Yeah, exactly. The results are the same. If I did run a loop at 1.78 million times per second, almost all of that CPU time would be wasted. Might as well just calculate how many CPU ticks occur between an APU channel's tick and the next one, and only update the channel's sample that often and the resolution accuracy of it is still maintained because after every CPU instruction it checks if an update should be made and then it happens.
Turn it inside-out. Have your CPU keep track of the current time. When the APU is about to be written to, tell it to catch up to the current time, then do the write. The APU keeps track of the time of the next amplitude change, and just runs a loop skipping through time adding the appropriate deltas:
Code:
void apu_catchup_square( int end )
{
while ( time < end )
{
int new_amp = ...
int delta = new_amp - amp;
add_delta( time, delta );
amp = new_amp;
time = time + period;
}
}
Processor usage is based on the frequency of the square wave, rather than the clock rate.
People have claimed that it's inherently slow to render sound at 1.79 MHz as opposed to lower rates. Is there interest in submitting these algorithms to a performance test that can be run on various platforms to find out what differences there really are?
blargg: would that approach work with DPCM channel? As the data that its playing from memory could have changed, so you can't really make it "catch up" on register change. Or do games generally only play SFX from ROM? In which case you could also just do a catch-up on bank swap I suppose.
Zelex wrote:
DPCM [...] Or do games generally only play SFX from ROM?
Only the MMC5 supports mapping RAM to the area from where the DPCM fetches data. You probably don't need to worry about that.

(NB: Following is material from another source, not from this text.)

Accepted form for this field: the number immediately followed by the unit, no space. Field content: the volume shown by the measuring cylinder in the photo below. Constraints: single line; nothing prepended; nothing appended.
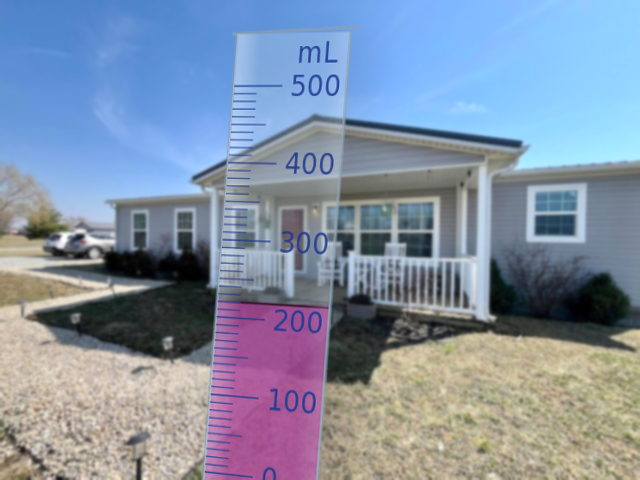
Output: 220mL
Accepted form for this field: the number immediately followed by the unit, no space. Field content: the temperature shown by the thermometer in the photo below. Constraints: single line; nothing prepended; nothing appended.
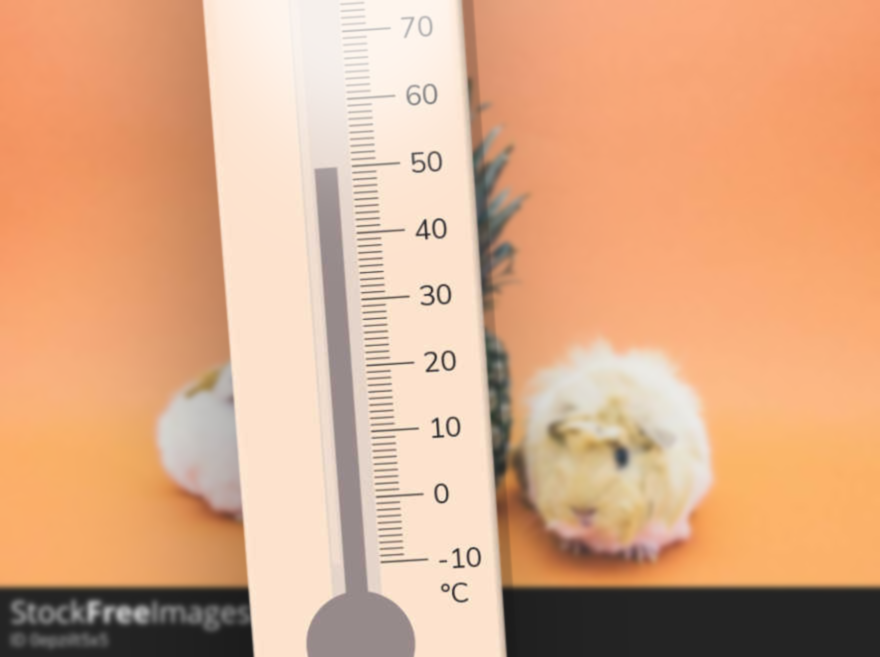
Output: 50°C
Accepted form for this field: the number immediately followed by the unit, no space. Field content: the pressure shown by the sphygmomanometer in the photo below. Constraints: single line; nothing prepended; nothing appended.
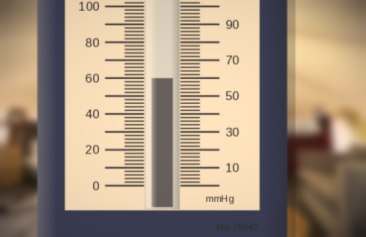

Even then you only need to catch the DPCM to present before bank switches. Also, you pretty much have to do part of that for all memory accesses, to account for DPCM wait-states. It might be useful to treat the DPCM sample byte fetch as an interrupt-like hardware event. That way if your emulator uses an optimized scheme of keeping track of the next earliest interrupt/interrupt-like event that can happen, it only needs to do one timestamp comparison per cycle, rather than N comparisons where N is the total number of possible interrupt-like things that can happen (e.g. NMI, DPCM).
hmm, there's also accurate IRQ timing to think about as well. Which games use the APU IRQ interrupt?
lidnariq wrote:
Only the MMC5 supports mapping RAM to the area from where the DPCM fetches data. You probably don't need to worry about that.
FDS has RAM in the DPCM area as well, though I haven't seen anyone use this to modify samples after load.
For the DMC, you'd trigger a catchup whenever the DMC ticked over to a new byte. Seeing as how that can't be any less than 432 6502 cycles between them, that probably won't have serious performance implications.
If it did, you could also possibly get by with just doing the DMC memory access at that time, and stuff those bytes into a queue to be caught up when the rest of it needs it.
Zelex wrote:
Which games use the APU IRQ interrupt?
I can think of at least Fire Hawk, MiG, Time Lord, and a couple demos that I made.
One other thing to keep in mind: the highest frequency the APU will generate is ~447kHz. Therefore, instead of outputting a sample every cycle, you can output every other cycle (i.e., sample rate = 1.79MHz/2 = ~895kHz) and not exceed the Nyquist limit. This will reduce CPU requirements for mixing and filtering.
I haven't tried this yet, but you should be able to reduce this to every third cycle. There will be aliasing, but it won't affect frequencies below ~150kHz.
tepples wrote:
Zelex wrote:
Which games use the APU IRQ interrupt?
I can think of at least Fire Hawk, MiG, Time Lord, and a couple demos that I made.
Just to clarify, those games rely on DMC IRQs. If Zelex is referring to frame IRQs, Dragon Quest relies on them (will hang after battle otherwise).
James wrote:
One other thing to keep in mind: the highest frequency the APU will generate is ~447kHz. Therefore, instead of outputting a sample every cycle, you can output every other cycle (i.e., sample rate = 1.79MHz/2 = ~895kHz) and not exceed the Nyquist limit.
Yes. I did it in my emu.